>> START Extract provided
A country of absolutely exquisite natural beauty’, you’d better believe that Norway has it all. In the East, the capital city’ Oslo is brimming with cool culture, spectacular shopping and fantastic food.
Towards the West are towering mountains standing heavy with snow and dramatic cliffs that drop down into breath-taking fjords. Wildlife abounds, whether you are on land looking at reindeer and arctic foxes or at sea amongst a pod of orcas.
During the summer, the days are long and the many sunny days are celebrated by locals and tourists all enjoying the warmer weather. In the far north, adventurers can go take part in one of Norway’s essential experiences; sunbathing at lam under the weak rays of the midnight sun.
During winter, the stars are scattered across the inky heavens like a million diamonds. Those who are lucky will see the night skies splashed with dancing colors. The Arora Borealis, or the Northern Lights, are simply magical; a sight like no other.
There is nowhere like Norway!
Oslo as a city is cold, conservative and jaw-droppingly expensive. How is it then, that it is still consistently rated as one of the best cities in the world? Norway’s capital and largest city blossoms in the summer. A sunny summer’s day will liven up every street, and the charm of the city is revealed. Leafy parks are filled with people lazing on the green grass and the air is filled with the laughter of children. Cafes are packed with friends catching up, restaurants are buzzing, and the sound of live music drifts out of side streets everywhere.
A trip to Oslo would not be complete without appreciating at least a part of the 2600kms of ski slopes and cross-country trails during winter. The oldest of Norway’s slippery slopes is located here; the Holmenkollen Ski Jump dates back to 1892 and has now been transformed into a museum. You can also visit the observation deck in the tower, but we warned; the view from the top of the drop is dizzying.
For a stroll on a warm sunny day, head to St Hanshaugen park, one of the largest parks in Oslo. This park is interesting because of its history as a place for Midsummer’s celebrations in times gone by.
If the sculptures around the city’ have captivated you, then make sure you head to the Vigeland Sculpture Park. It houses a collection of over 200 statues made of bronze, granite and iron. Don’t miss two of the most famous sculptures, the little Angry Boy and the Wheel of Life.
>> END Extract provided
>> START Data records
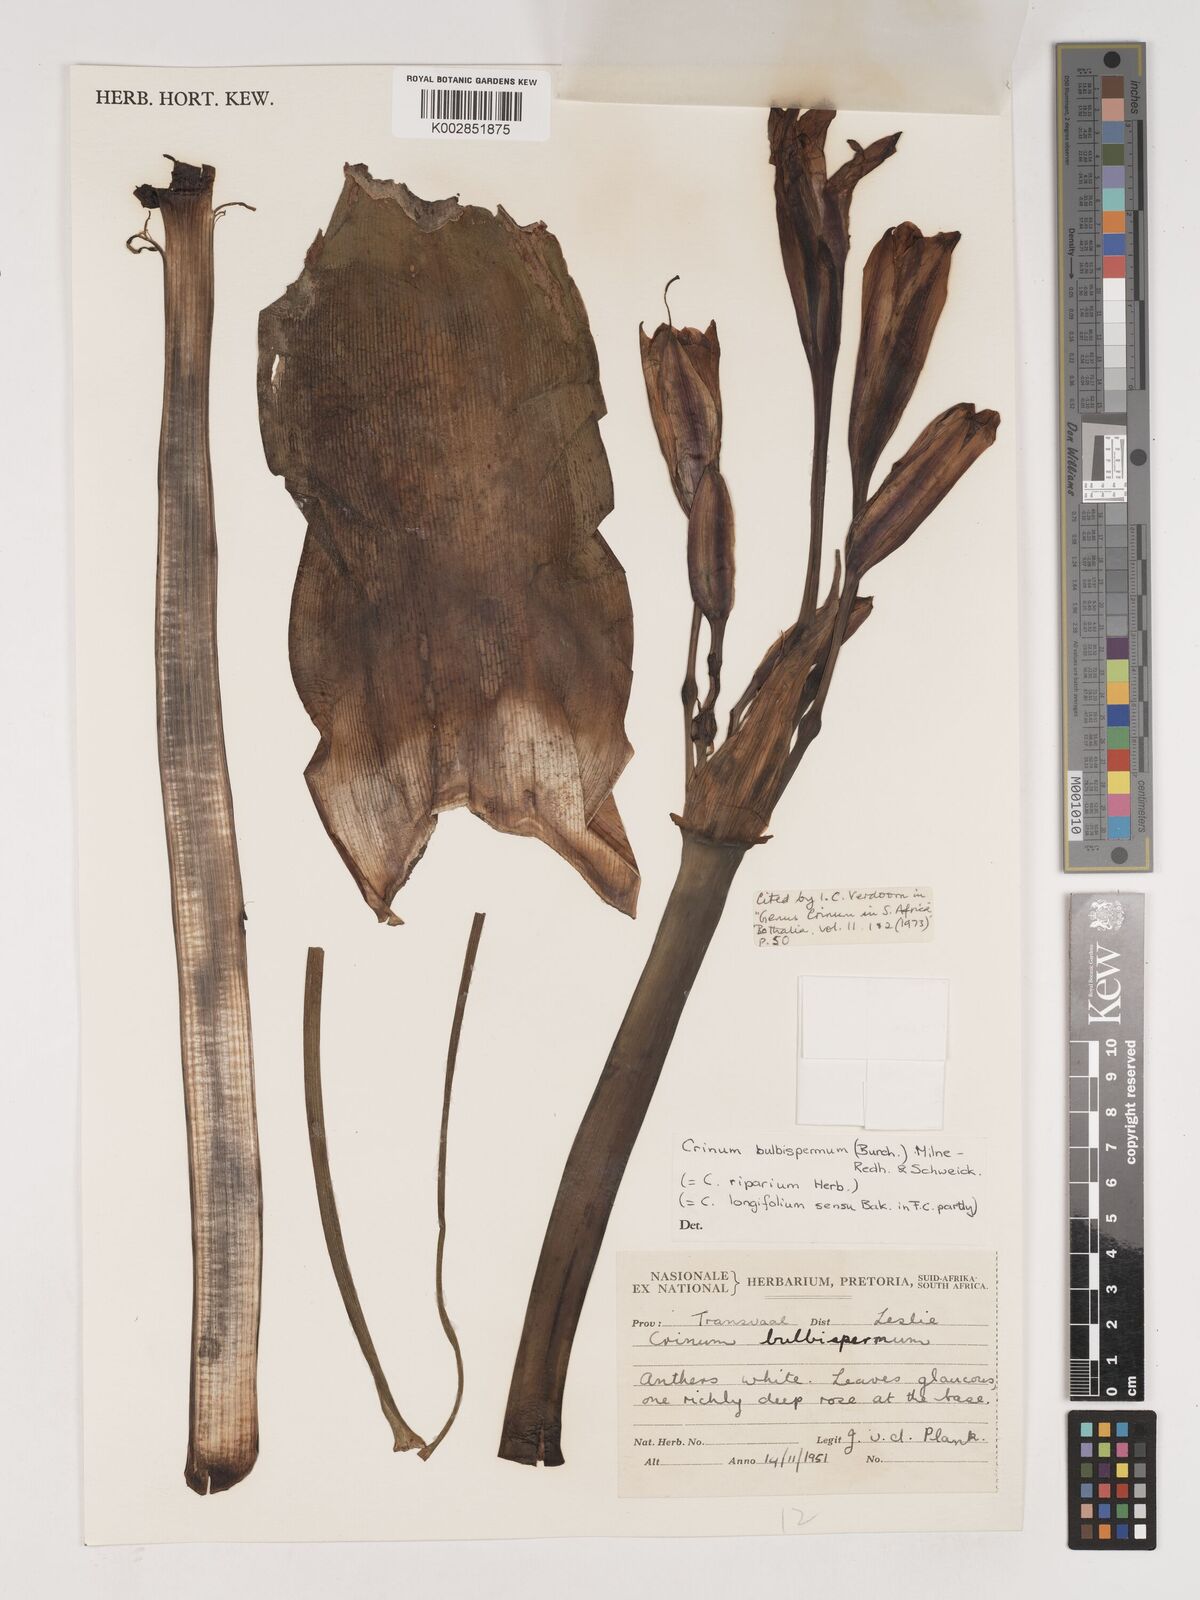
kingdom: Plantae
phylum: Tracheophyta
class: Liliopsida
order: Asparagales
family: Amaryllidaceae
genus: Crinum
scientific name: Crinum bulbispermum
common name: Hardy swamplily
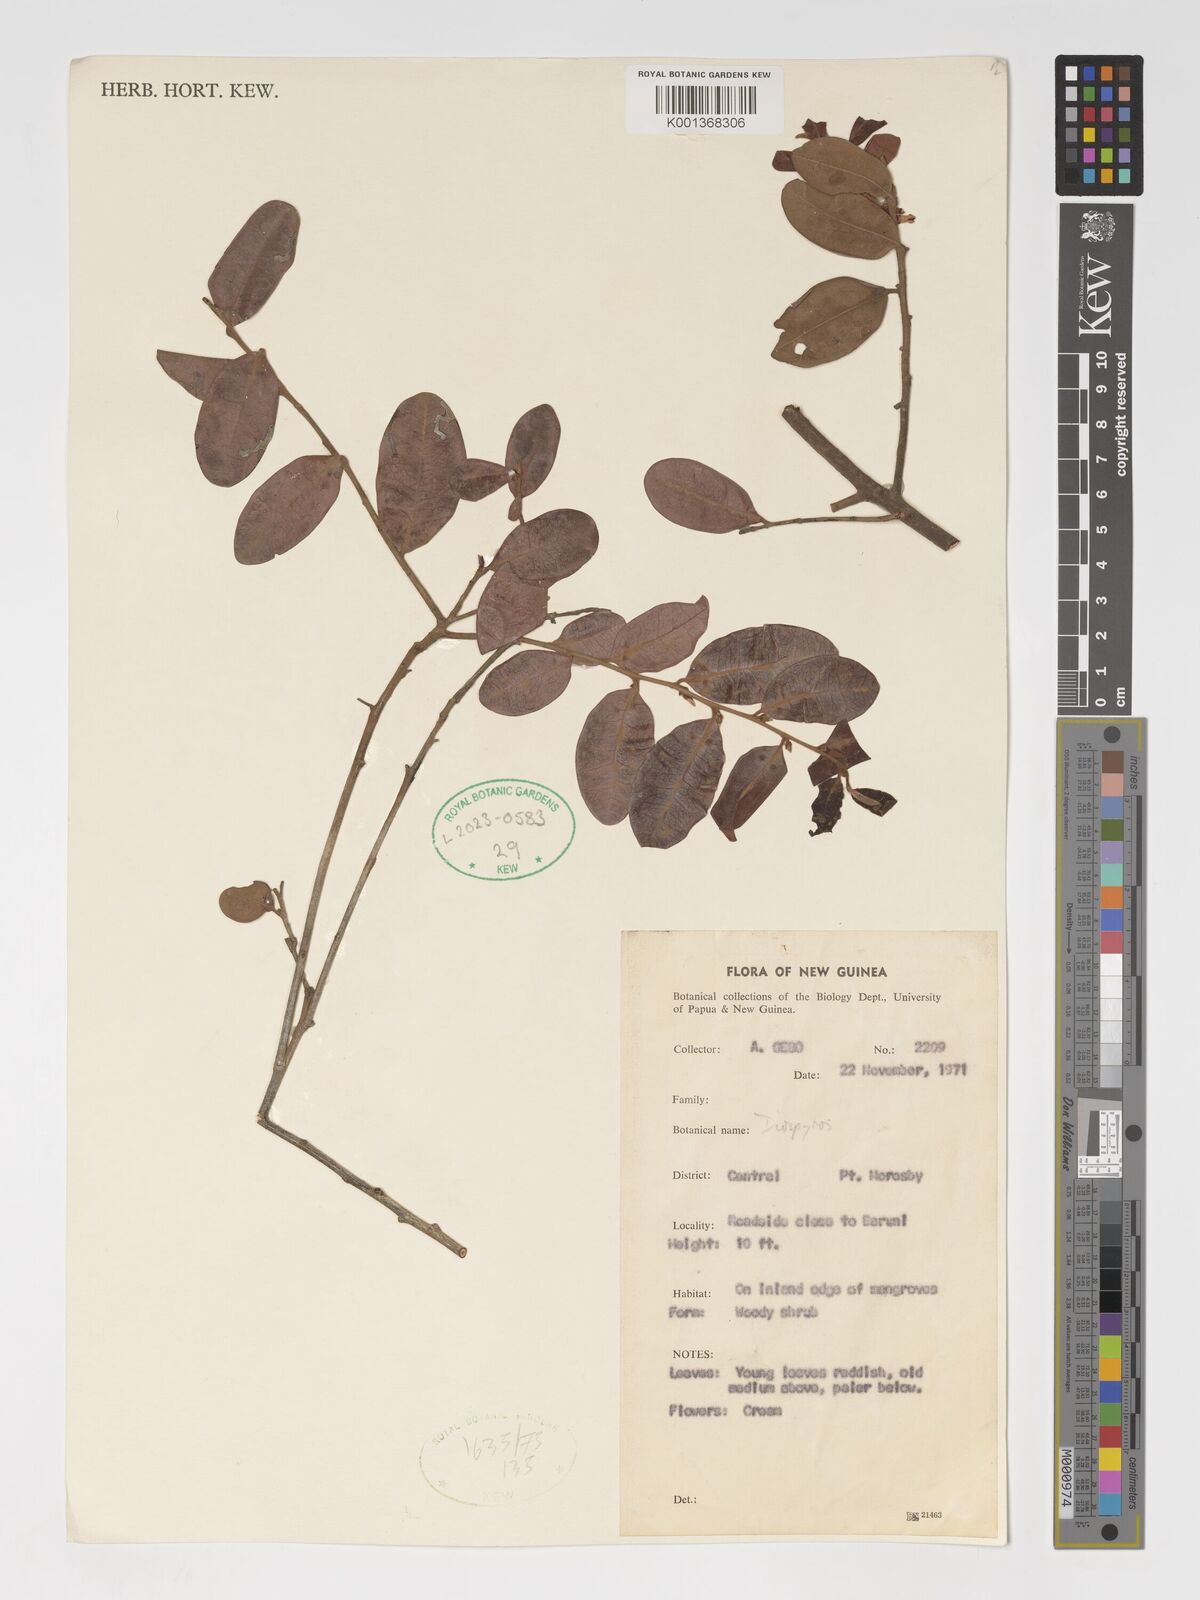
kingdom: Plantae
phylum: Tracheophyta
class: Magnoliopsida
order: Ericales
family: Ebenaceae
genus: Diospyros
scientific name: Diospyros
>> END Data records
Stated goal:
According to the Norway travel text, what year does the Holmenkollen Ski Jump date back to?

The solution:
1892